The Relationship Between IBS and Gas
Flatulence is one of the most common and unpleasant symptoms of IBS. In addition, IBS is also associated with other digestive troubles such as diarrhea and constipation. Why do all these symptoms occur and how can they be managed?
Scientists are continually learning and researching about the relationship between IBS and gas. Although the exact cause is not fully understood, there are certain factors that trigger the development of this condition. In a healthy individual, the muscles of the walls of the small and large intestine contract and relax rhythmically, and thus the food is moved from the stomach to the rectum. In IBS, this pattern is changed – the contractions can be either more intense or last longer – leading to symptoms such as gas, bloating and diarrhea, or become weaker and less frequent, causing constipation and dry stools.
The nerves that control your digestive tract are also involved. They receive signals when your intestines contain too much gas and stool, and thus you experience abdominal discomfort.

#### INFORMATION PROVIDED
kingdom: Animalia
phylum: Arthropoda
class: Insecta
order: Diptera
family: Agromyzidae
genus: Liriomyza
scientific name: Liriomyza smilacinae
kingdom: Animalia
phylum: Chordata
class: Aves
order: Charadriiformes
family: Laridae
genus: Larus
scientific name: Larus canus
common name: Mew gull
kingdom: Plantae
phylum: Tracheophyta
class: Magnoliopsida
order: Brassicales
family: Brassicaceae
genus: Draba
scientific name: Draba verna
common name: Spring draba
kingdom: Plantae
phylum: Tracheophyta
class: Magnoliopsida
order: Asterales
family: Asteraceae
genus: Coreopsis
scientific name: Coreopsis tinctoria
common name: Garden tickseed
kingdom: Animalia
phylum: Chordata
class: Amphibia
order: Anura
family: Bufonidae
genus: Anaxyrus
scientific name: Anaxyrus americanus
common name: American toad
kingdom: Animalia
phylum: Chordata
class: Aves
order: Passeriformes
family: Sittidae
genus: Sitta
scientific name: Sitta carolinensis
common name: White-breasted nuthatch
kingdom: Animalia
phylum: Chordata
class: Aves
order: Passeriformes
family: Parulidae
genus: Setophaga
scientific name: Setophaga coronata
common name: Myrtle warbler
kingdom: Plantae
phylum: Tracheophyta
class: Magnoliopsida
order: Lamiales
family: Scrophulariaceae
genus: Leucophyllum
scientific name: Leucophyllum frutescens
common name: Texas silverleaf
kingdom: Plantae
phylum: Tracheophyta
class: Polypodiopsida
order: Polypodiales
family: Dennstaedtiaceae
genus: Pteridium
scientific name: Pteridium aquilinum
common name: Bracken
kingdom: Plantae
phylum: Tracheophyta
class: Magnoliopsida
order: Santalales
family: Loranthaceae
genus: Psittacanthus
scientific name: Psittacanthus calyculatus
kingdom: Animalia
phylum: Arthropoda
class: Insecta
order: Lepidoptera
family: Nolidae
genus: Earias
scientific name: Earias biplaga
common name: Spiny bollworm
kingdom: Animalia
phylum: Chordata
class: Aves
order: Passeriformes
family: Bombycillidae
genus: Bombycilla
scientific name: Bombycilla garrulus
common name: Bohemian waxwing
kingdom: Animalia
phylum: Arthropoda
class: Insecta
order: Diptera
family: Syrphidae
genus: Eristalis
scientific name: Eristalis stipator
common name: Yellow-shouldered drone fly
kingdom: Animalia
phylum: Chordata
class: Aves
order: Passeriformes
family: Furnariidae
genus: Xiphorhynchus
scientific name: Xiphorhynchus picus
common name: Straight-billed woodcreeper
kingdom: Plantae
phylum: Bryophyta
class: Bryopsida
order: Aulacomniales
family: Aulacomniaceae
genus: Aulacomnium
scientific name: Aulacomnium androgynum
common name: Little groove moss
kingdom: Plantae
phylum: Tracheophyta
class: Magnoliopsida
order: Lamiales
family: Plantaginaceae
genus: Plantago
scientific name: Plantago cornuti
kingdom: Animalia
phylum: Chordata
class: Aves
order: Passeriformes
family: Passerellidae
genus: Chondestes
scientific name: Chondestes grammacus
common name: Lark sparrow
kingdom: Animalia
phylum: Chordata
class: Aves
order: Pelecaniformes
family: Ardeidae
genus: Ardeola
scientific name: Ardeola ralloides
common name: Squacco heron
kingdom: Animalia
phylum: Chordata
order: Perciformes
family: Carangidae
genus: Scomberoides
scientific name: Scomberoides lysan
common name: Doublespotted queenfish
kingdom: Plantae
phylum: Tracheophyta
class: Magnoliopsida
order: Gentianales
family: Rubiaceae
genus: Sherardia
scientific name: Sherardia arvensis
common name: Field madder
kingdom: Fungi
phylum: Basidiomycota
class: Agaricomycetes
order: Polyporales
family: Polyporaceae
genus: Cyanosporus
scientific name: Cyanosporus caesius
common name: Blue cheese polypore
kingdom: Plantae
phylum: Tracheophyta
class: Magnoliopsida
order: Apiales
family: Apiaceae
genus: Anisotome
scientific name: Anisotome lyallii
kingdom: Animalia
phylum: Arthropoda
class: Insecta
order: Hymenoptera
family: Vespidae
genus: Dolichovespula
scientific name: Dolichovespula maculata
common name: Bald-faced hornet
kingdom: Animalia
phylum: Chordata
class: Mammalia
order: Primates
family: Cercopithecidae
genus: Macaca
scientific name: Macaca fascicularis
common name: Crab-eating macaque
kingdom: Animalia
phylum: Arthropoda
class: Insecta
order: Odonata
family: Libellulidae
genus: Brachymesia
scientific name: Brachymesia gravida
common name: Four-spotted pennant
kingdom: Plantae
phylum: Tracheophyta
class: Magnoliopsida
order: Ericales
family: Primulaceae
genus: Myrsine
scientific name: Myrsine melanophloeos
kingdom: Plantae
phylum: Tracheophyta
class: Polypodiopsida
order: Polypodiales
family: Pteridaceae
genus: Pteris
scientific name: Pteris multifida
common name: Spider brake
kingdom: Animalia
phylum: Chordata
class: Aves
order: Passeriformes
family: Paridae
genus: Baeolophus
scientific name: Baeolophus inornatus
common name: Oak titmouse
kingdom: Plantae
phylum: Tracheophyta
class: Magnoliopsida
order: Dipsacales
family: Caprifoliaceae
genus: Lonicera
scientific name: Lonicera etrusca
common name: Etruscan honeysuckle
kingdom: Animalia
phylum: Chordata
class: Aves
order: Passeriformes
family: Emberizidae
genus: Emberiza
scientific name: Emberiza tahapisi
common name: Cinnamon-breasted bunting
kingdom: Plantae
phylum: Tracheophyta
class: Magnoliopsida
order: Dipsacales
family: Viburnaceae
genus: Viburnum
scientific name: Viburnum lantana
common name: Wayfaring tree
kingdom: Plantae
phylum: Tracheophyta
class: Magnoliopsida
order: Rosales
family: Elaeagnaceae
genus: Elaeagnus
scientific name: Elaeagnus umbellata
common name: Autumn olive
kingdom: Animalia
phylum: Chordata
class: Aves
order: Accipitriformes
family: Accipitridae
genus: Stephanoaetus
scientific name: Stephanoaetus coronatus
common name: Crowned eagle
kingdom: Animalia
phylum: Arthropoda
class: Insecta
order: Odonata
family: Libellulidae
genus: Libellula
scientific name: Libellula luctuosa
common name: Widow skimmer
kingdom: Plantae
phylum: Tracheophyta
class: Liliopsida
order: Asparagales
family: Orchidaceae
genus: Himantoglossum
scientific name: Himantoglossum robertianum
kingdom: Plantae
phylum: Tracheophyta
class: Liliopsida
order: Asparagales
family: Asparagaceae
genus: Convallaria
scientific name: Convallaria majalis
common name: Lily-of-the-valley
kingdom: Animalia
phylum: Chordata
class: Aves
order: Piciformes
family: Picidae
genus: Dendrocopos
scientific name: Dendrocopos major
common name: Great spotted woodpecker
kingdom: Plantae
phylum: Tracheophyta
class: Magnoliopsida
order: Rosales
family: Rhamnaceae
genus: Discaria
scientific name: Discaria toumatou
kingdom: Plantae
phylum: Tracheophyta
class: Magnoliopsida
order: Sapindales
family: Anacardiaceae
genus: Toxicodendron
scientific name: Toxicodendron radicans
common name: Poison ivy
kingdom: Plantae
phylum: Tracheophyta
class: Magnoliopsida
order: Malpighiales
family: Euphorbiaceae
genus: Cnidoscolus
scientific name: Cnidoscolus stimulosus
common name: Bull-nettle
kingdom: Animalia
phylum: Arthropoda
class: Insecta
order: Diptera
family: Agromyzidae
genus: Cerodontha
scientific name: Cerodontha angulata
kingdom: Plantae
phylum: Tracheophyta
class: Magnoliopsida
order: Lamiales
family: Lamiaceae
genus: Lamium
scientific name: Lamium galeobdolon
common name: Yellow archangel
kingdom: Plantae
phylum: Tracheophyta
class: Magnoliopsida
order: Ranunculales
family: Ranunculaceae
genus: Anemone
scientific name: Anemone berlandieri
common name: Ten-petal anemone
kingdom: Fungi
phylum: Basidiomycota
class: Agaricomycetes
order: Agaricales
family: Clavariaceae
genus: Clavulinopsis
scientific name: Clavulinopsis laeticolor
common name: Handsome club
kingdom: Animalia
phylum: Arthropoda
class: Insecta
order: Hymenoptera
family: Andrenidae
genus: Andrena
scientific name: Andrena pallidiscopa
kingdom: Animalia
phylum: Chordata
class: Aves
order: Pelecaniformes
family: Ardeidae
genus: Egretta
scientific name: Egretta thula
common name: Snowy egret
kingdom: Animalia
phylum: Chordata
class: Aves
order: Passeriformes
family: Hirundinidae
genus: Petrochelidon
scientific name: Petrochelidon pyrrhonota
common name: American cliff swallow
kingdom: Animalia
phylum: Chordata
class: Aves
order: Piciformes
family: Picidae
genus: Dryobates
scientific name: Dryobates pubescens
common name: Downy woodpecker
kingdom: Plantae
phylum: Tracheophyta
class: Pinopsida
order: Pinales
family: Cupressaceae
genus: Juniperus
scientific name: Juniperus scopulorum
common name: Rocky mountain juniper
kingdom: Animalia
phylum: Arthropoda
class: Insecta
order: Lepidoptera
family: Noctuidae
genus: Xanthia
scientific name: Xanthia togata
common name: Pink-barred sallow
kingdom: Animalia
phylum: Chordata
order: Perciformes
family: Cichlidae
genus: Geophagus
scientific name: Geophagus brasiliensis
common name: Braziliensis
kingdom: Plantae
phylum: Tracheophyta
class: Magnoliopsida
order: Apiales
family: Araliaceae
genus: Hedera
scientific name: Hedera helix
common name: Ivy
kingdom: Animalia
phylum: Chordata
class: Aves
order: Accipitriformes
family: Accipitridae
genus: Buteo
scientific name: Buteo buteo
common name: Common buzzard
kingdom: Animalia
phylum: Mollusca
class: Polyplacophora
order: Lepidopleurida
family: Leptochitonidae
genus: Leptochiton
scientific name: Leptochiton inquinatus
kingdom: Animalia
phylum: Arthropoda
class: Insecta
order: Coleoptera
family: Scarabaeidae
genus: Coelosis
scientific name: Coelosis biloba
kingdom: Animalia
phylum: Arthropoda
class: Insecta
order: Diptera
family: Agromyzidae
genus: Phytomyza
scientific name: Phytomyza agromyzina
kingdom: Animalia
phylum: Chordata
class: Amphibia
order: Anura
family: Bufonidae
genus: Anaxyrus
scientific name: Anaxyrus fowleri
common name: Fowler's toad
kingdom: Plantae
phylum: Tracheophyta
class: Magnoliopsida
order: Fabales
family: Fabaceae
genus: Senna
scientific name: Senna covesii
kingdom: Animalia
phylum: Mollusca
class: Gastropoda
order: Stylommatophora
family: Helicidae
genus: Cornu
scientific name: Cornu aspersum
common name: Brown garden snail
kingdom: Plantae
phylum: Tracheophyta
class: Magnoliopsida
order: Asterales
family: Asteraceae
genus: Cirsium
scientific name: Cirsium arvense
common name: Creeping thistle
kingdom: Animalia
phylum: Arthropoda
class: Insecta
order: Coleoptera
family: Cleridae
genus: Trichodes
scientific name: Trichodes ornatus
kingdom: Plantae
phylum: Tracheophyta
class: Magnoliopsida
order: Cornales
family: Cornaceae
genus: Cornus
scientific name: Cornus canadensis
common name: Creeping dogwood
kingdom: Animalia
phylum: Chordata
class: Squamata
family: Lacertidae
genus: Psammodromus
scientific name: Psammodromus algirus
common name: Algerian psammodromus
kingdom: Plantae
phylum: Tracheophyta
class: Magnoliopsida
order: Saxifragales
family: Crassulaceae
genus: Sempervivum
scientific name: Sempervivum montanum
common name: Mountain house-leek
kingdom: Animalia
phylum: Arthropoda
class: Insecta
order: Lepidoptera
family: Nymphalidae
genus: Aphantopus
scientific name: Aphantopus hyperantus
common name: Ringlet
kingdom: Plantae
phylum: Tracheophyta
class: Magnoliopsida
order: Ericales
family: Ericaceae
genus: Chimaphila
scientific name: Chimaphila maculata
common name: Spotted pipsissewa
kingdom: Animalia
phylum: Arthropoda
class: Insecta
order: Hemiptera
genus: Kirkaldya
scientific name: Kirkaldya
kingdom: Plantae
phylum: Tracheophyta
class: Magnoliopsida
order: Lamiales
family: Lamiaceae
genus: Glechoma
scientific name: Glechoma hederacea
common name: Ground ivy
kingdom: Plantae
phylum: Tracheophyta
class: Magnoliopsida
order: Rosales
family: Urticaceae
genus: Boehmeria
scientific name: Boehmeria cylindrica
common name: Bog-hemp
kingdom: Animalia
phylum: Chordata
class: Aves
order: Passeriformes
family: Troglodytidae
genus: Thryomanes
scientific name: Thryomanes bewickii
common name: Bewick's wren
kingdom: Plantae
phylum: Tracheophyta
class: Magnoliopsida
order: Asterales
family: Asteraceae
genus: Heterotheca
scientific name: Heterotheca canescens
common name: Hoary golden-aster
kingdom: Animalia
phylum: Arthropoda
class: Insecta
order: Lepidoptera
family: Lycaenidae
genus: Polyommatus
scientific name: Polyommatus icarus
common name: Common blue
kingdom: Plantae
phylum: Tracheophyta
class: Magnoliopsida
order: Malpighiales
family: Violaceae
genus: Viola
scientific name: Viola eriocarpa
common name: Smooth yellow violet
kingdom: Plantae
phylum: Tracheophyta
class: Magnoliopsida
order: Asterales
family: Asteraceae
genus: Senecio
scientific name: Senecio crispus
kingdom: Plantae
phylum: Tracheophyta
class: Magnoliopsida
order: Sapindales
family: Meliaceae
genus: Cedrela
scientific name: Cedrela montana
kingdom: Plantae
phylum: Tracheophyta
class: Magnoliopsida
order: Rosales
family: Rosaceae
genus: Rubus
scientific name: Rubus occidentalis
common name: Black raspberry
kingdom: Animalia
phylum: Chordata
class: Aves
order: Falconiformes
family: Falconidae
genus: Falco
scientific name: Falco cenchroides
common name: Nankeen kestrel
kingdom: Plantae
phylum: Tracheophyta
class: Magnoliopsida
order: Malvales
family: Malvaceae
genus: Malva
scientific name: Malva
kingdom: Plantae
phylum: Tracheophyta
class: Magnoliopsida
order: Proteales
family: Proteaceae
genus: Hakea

#### WHAT YOU WILL DO
Reproduce the passage of the IBS and gas text, everything from "Scientists are continually" down to "and dry stools.". The rows come from a different source than the text.

#### RESULT FOR THIS EXERCISE
Scientists are continually learning and researching about the relationship between IBS and gas. Although the exact cause is not fully understood, there are certain factors that trigger the development of this condition. In a healthy individual, the muscles of the walls of the small and large intestine contract and relax rhythmically, and thus the food is moved from the stomach to the rectum. In IBS, this pattern is changed – the contractions can be either more intense or last longer – leading to symptoms such as gas, bloating and diarrhea, or become weaker and less frequent, causing constipation and dry stools.